Comment

Making the case that the 'Stand Your Ground Law' does not shield George Zimmerman from prosecution under Florida law.

60
Obdicut (Now with 2% less brain)3/24/2012 4:50:17 pm PDT

re: #59 Daniel Ballard

And you expect I have absorbed all that enough to answer already? This afternoon?

To answer what?

Those too will be case by case.

I’m not sure what this means. Of course they’ll be case by case.

nd questions remain. How do we address and proportion the positive difference this law might have made out there?

I’m sure it may have made some positive differences. So would a law that allowed people to hunt down and shoot people. That’s not that relevant.

What of good proper outcomes that no one has complained about?

The difference between this law, and other self-defense laws, is it takes away the obligation to retreat if able.

I see no value, at all, in taking away that obligation, since retreat is always the best way to avoid being injured or killed, anyway.
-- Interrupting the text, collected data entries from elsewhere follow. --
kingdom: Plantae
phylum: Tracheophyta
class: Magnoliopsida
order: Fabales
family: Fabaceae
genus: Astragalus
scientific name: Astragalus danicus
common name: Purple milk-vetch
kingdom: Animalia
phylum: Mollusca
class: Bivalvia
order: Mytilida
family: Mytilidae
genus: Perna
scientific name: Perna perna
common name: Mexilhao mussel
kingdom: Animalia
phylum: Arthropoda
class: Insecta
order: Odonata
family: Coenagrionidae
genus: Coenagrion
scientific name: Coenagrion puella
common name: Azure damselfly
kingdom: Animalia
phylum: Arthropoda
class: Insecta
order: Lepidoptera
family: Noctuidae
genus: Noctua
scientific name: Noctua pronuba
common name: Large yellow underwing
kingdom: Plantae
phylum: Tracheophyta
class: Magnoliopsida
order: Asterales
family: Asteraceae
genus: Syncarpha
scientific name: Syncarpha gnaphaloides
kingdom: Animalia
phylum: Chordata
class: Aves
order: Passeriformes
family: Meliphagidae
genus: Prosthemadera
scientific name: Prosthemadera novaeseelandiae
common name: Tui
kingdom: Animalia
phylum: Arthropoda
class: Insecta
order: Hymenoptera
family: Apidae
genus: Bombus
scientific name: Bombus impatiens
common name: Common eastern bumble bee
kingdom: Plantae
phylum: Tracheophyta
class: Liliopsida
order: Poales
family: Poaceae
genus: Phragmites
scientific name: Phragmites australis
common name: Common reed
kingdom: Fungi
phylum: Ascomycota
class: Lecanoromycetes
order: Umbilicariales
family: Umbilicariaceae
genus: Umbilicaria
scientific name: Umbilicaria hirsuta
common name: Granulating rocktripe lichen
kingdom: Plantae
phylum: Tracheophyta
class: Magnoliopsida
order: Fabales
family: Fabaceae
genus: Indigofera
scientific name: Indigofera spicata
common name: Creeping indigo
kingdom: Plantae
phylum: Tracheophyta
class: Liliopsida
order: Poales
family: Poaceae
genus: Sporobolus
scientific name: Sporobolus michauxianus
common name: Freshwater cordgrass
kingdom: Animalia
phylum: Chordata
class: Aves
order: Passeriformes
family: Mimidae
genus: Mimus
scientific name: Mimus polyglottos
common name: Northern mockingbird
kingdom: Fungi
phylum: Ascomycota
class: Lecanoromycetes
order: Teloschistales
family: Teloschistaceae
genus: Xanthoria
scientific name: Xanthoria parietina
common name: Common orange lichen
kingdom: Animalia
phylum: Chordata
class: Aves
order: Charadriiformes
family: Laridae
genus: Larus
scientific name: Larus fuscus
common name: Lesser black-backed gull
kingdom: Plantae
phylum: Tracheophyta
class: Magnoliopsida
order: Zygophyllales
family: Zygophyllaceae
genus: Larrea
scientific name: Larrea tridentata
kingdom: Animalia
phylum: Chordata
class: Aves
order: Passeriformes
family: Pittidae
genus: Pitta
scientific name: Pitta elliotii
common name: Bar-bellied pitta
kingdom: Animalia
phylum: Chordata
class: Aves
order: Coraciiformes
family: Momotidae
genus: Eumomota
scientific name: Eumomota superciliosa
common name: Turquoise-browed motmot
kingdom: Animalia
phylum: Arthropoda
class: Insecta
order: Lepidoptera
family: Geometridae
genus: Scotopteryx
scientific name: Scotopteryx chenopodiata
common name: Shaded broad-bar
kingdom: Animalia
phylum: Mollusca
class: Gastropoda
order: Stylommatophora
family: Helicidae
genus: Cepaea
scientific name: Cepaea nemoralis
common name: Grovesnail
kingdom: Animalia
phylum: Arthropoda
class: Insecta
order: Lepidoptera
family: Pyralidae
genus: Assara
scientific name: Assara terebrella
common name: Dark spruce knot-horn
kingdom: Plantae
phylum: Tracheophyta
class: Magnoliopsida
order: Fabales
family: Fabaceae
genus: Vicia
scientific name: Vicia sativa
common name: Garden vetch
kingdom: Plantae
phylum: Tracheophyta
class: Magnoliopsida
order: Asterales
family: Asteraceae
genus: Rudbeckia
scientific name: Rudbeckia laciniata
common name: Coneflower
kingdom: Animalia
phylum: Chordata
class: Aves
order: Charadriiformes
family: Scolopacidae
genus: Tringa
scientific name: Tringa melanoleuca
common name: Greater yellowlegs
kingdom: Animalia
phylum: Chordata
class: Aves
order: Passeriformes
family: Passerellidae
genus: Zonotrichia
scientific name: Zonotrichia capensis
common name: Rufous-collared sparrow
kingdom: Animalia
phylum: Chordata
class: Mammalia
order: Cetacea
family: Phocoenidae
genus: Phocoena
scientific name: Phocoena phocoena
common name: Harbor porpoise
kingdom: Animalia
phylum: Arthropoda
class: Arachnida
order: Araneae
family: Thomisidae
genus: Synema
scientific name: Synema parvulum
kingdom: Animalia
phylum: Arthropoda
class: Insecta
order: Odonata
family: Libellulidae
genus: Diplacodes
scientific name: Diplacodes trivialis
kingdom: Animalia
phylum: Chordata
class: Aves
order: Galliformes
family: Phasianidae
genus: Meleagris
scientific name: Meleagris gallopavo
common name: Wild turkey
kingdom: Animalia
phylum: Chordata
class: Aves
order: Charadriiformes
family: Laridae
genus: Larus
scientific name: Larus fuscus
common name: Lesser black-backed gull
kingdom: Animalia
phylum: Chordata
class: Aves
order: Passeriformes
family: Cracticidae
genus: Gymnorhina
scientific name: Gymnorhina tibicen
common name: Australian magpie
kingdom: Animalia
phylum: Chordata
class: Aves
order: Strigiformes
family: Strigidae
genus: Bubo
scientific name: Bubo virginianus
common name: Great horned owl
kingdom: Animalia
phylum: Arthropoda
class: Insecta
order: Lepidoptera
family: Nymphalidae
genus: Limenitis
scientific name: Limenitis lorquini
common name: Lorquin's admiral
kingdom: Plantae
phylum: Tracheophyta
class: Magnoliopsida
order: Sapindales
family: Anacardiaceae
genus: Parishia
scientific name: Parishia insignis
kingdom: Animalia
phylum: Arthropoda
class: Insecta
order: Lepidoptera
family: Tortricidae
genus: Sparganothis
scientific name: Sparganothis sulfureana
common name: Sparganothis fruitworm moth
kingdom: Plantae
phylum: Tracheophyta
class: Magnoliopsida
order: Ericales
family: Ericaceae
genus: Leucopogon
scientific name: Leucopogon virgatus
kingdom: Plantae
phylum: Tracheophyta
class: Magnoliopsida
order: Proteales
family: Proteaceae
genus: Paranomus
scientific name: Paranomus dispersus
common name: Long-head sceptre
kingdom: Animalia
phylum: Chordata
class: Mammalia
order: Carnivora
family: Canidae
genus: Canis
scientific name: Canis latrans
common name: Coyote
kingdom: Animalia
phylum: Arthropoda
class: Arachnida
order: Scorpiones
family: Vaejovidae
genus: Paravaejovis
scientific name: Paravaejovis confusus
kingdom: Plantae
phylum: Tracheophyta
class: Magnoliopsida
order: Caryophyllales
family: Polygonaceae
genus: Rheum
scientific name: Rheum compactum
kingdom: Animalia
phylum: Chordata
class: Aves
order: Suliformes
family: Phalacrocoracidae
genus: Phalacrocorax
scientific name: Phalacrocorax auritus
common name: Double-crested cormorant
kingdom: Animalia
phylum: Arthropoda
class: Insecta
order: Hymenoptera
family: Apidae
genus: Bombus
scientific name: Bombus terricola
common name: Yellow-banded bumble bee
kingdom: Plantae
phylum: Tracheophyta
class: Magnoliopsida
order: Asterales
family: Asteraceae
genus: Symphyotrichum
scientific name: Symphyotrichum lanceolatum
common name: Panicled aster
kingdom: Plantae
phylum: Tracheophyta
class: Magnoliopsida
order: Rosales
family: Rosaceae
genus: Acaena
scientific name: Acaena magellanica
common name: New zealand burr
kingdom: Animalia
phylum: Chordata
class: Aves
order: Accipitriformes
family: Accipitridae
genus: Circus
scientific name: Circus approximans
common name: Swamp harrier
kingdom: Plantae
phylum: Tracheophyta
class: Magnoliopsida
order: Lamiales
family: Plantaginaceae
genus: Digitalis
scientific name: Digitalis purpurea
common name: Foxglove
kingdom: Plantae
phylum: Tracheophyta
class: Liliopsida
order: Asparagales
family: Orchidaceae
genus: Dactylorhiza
I fully support the use of self-defense when unable to retreat, or when you’re responsible for others— children, an invalid wife— who can’t flee. But in those cases, I still don’t support the right to simply open fire, but the need to warn beforehand.

This is a perfectly reasonable position, and not some sort of crazy “I hate guns” position, and it’s getting really aggravating that it’s being treated as such.